A Smarter Alternative To PCI

Let's dump the credit cards' security compliance program and replace it with a framework to actually reduce the risk that card data will be stolen.The credit card brands should replace PCI with a simple agreement: We, the card brands, don't want credit card information to be stolen. You, the retailers and processors, can do whatever you think is necessary to protect that information. If card data still gets stolen, we will penalize you commensurate with the scale of the breach.

Under this agreement, organizations are free to evaluate their risks against their controls, and act accordingly. They don't have to spend time and money figuring out how to make their systems conform to a set of check boxes and waste resources on controls that may not fit their operations.

Here's why I think this is a better alternative:

Industry standards can be implemented two ways: in the spirit of the standard, or by the letter of the standard.

The spirit of PCI DSS (Payment Card Industry Data Security Standard) is clear: reduce the risk that credit card data will be stolen by implementing sensible security controls on the hardware and software that touches card data.

But there's no effective way to measure compliance with the spirit of a standard. You can only measure by the letter. In the words of my colleague Mike Fratto, you can only fill in the check boxes.

The essential flaw with PCI is that a company can fill out all the check boxes, but not necessarily be any more secure. In other words, they can satisfy the letter of the standard, and completely fail to meet its spirit.

For example, a company can have a firewall, but not configure it properly and never analyze the logs. They can deploy an IDS, and then tune it so broadly that it will only fire if the Morris worm makes a comeback. They can toss a Web application firewall in front of a server farm, but never fix the underlying vulnerabilities in the Web apps.

According to the letter of the standard, such a company has met its obligations, but it hasn't made card data any safer.
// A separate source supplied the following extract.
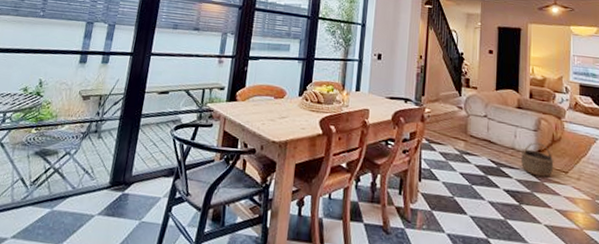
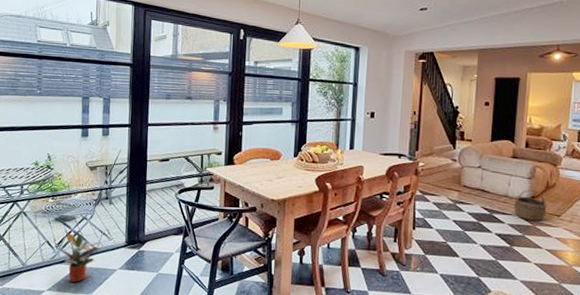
potted plant: none [30,168,83,230] -> present [56,232,102,283]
So what happens? The PCI Security Council makes the standards more prescriptive, which they've done several times already. But there's only so far you can take this before you end up trying to dictate a soup-to-nuts security and operations program for organizations with dramatically different business processes, network architectures and risk profiles. It just can't work.

If your organization has great QA and development teams that crush Web vulnerabilities like the Steelers crush opposing quarterbacks, you may decide a Web application firewall isn't necessary. You can take the $100,000 you would've been forced to spend on that firewall and invest it in another full-time security engineer. Or you can take that money and install gold faucets in the executive bathroom. It's your money and your risk.
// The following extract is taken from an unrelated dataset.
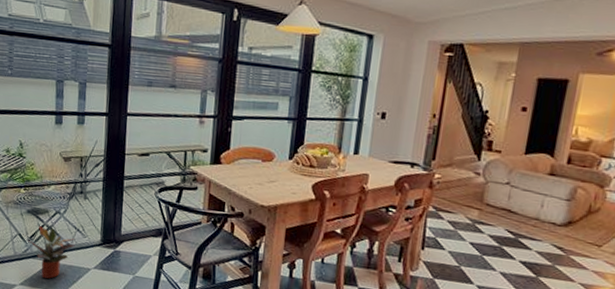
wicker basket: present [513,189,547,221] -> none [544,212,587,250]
This doesn't mean we have to get rid of the PCI standards body. Organizations that have no idea where to start with a security program can use the PCI DSS standard voluntarily, as a framework on which to build out their operations. They can select the controls that make sense for their environment and their risks.
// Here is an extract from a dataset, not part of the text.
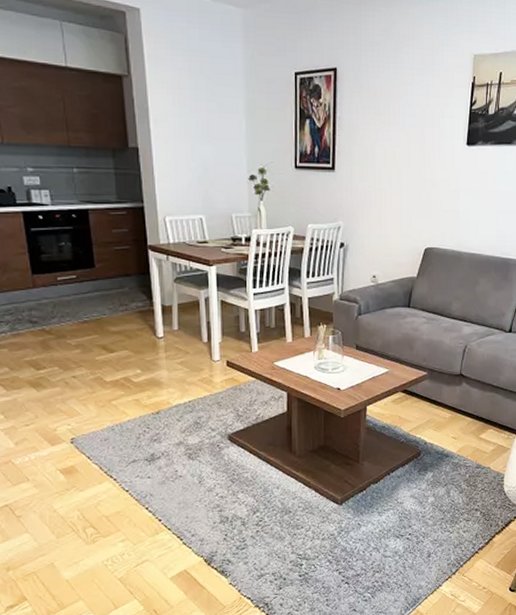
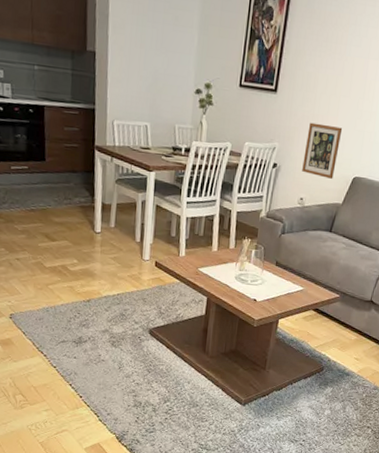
picture frame: none [371,197,407,252] -> present [302,122,343,179]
I believe this system will be more effective at enforcing the spirit of PCI than the current system. That is, I believe it will do more to protect my credit card data than the current system.

If you think you know better than the PCI council on protecting card data, do whatever the hell you want. Or follow the minimum practices recommended by the card brands. But instead of tangling with assessors and trying to game the system to be compliant, put that energy and money into actually reducing risk. And understand that if you blow it, the card brands will swoop down with their penalties.

As the Heartland breach shows, even PCI-compliant companies get breached. No security program or practice or standard is invulnerable. So lets stop pretending that PCI as it stands makes things safer. Let's flip it on its head and see what happens.